[START OF EXCERPTED PASSAGE]

What are the classic Google DORA stats, and how to interpret your own DevOps performance?

If you would like to review a summary of Google's December 2024 State of Devops report, click here to read our summary, including 25+ graphs from Google in their most comprehensive software developer intelligence research to date.


Google DORA ("DevOps Research and Assessment") is a set of software metrics and benchmarks that can be used to categorize an organization's DevOps performance from "Low" to "Elite." Started by a team of software researchers in 2014, DORA was originally a research firm that produced annual reports titled "State of DevOps" (ex: 2018 State of Devops). Research conducted by the team between 2014 and 2018 was subsequently coalesced to author what would become the canonical text on high-performing DevOps, Accelerate. Shortly after publishing Accelerate, in late 2018, the DORA team was acquired by Google.


In this document, we will focus on describing the "foundational four" Google DORA stats, offering suggestions how to get the stat measured on GitClear, and show an example of what you'll get once the chart is set up. What we will not describe in this document are the additional DORA stats GitClear tracks beyond the "foundational four," nor will we digress into how we chose the units for each of these DORA metrics. If you have the appetite to dive even deeper into how GitClear's DORA stats can help your team, check out our Google DORA in detail: precise definitions, specific units and examples help page. It also has several more screenshots of GitClear DORA-related charts.


You might also be curious about our individual Defect Browser, for those that want to dig deeper than a chart.

[END OF EXCERPTED PASSAGE]
[START OF STORED ROWS]

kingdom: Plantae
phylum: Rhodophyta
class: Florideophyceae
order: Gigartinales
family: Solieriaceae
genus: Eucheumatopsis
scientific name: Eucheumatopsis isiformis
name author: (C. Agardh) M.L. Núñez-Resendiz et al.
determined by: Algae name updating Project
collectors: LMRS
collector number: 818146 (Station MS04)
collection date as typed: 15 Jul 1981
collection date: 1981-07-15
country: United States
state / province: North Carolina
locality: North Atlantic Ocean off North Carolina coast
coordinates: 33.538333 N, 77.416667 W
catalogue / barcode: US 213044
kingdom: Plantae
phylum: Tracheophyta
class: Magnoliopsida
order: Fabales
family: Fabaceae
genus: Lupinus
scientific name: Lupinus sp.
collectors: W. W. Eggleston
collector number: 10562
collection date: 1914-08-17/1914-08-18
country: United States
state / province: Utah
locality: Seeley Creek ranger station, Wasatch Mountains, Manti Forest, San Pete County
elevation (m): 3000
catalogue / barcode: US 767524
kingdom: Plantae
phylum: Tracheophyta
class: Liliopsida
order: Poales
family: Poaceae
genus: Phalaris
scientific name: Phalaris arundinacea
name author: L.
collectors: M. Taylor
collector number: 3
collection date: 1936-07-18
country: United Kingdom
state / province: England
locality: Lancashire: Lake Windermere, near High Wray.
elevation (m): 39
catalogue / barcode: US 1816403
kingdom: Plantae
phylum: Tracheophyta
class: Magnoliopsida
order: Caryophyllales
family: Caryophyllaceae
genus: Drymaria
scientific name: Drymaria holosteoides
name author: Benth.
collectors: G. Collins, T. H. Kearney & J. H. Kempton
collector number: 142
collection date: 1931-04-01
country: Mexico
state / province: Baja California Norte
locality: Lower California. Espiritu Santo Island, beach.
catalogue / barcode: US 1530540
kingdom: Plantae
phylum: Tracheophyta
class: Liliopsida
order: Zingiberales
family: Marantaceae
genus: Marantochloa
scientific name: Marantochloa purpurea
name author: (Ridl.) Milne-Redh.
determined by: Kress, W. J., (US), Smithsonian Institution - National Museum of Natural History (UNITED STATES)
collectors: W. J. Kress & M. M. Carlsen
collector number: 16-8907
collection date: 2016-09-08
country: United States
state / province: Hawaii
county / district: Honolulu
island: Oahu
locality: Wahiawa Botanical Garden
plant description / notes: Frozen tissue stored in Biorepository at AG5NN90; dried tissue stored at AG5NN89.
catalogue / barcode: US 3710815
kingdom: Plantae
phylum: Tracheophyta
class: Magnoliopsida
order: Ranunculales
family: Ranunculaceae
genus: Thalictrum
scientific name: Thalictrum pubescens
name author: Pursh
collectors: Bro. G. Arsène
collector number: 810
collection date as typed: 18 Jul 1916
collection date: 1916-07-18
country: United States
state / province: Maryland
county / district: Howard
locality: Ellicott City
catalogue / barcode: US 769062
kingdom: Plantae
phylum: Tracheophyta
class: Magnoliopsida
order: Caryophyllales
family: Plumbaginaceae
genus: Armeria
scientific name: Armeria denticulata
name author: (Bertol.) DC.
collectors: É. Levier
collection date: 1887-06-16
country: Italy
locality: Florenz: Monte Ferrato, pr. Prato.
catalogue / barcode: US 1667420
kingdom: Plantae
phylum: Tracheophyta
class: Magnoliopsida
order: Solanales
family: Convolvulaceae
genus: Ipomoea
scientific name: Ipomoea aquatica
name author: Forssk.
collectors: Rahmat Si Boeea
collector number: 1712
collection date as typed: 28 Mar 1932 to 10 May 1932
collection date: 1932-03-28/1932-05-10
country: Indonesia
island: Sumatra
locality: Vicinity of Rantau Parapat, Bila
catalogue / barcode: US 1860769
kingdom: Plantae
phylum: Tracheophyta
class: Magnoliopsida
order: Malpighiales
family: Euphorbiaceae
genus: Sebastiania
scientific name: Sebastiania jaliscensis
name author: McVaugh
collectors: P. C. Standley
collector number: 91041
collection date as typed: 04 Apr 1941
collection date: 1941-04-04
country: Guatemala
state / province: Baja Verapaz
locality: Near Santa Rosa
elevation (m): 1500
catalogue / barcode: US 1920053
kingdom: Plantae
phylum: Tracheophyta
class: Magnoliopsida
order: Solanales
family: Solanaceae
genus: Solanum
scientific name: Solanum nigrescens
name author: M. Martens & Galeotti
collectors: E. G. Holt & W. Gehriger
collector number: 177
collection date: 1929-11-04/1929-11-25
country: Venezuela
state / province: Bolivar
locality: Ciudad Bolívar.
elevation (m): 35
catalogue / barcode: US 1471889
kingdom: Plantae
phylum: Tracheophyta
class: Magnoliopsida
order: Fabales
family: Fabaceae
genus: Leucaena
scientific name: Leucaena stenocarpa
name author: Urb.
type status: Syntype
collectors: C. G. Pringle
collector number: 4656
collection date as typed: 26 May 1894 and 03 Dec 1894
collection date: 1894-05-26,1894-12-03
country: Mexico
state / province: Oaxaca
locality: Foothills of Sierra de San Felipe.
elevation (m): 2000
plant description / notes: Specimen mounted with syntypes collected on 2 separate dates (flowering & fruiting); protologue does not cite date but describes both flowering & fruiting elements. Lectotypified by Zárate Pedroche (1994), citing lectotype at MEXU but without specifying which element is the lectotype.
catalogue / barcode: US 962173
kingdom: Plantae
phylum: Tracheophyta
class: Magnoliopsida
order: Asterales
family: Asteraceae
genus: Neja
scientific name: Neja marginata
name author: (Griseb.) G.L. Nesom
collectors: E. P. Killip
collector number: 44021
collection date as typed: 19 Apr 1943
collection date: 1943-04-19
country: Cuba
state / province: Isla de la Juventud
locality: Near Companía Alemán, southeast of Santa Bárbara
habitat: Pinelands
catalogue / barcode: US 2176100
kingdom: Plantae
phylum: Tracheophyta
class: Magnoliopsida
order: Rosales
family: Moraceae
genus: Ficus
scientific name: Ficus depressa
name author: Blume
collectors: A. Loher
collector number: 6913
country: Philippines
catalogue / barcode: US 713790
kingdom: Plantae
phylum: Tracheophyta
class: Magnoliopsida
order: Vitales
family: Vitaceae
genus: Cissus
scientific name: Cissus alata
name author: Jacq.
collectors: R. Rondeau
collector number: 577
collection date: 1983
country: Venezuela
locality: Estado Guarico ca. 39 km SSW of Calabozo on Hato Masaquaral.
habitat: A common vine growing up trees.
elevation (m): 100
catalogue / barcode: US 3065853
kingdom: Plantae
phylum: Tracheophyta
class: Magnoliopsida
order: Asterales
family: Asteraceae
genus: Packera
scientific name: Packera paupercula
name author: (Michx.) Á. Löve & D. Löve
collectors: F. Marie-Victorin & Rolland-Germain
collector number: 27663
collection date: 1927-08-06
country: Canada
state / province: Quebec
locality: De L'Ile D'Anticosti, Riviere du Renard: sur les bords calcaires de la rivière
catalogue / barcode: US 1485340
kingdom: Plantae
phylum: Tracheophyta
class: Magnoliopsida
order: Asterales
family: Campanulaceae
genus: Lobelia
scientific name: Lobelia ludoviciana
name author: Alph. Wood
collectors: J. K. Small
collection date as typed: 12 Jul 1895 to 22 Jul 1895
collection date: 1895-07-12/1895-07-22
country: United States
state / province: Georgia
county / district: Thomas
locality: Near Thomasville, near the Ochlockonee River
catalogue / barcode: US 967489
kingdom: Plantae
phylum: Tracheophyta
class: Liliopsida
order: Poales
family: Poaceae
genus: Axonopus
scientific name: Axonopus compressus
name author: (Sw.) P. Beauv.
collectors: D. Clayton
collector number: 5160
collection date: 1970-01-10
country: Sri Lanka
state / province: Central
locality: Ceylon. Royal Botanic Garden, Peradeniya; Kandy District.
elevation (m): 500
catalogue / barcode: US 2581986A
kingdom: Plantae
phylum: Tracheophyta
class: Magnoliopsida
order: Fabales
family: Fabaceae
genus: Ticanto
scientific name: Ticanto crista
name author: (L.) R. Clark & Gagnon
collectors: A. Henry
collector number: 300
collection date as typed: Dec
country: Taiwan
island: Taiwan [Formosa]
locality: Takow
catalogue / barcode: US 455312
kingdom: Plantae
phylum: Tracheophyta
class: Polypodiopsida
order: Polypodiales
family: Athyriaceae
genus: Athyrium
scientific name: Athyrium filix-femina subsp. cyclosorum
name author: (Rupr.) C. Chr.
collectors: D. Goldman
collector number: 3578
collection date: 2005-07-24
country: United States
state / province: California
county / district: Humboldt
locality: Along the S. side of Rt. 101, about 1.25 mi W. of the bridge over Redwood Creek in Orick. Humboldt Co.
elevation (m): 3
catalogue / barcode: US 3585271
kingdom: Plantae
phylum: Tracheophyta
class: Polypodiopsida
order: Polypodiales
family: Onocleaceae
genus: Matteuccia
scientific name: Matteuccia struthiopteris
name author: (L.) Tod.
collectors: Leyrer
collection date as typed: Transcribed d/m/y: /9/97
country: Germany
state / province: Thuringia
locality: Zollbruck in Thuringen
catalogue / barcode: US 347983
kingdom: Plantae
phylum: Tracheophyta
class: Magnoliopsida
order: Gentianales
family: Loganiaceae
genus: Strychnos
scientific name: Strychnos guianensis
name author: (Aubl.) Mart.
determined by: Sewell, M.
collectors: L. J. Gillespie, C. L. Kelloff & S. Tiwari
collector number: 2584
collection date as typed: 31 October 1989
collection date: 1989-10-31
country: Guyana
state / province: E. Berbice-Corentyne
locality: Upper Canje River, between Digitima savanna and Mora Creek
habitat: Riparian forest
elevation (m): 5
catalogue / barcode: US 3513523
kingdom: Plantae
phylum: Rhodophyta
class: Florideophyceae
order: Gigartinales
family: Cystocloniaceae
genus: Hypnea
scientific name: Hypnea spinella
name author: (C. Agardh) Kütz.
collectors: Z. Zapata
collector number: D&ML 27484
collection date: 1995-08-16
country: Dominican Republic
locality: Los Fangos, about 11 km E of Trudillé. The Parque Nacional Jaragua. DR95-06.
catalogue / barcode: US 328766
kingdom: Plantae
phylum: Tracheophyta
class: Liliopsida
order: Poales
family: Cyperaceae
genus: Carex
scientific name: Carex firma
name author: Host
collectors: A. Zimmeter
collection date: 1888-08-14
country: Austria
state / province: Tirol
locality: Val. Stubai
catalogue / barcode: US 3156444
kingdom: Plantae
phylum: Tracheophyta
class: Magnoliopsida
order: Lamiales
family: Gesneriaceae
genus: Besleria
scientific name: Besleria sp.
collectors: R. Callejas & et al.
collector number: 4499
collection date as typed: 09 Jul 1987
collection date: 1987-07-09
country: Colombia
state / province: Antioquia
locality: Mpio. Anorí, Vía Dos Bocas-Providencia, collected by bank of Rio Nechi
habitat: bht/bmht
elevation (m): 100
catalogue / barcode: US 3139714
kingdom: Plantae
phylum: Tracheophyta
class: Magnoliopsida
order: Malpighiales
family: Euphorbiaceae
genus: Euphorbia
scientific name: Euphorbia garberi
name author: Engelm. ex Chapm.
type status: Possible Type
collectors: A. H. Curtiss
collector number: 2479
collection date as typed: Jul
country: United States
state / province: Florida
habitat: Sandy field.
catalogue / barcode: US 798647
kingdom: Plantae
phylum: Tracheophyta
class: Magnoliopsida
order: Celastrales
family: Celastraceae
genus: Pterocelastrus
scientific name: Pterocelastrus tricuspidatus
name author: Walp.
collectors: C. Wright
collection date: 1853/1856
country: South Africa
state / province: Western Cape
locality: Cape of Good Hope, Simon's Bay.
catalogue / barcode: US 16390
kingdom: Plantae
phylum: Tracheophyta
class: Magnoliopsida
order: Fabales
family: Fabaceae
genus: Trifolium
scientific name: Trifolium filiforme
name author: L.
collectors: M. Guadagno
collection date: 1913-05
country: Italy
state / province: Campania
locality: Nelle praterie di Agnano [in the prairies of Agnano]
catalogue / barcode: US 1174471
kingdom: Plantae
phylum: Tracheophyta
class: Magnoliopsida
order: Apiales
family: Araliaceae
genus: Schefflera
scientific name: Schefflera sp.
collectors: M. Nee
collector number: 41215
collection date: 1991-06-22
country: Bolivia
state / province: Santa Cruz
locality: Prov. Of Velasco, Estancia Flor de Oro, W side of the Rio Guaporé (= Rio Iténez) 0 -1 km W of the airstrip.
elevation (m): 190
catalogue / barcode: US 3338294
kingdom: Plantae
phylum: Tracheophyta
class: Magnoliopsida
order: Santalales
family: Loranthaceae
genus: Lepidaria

[END OF STORED ROWS]

> [EXERCISE OBJECTIVE]
From the page on Google DORA metrics, extract the passage starting at "What are the" and running up to and including "research to date.". None of these entries has any bearing on what is asked.

> [RESULT OF THIS TASK]
What are the classic Google DORA stats, and how to interpret your own DevOps performance?

If you would like to review a summary of Google's December 2024 State of Devops report, click here to read our summary, including 25+ graphs from Google in their most comprehensive software developer intelligence research to date.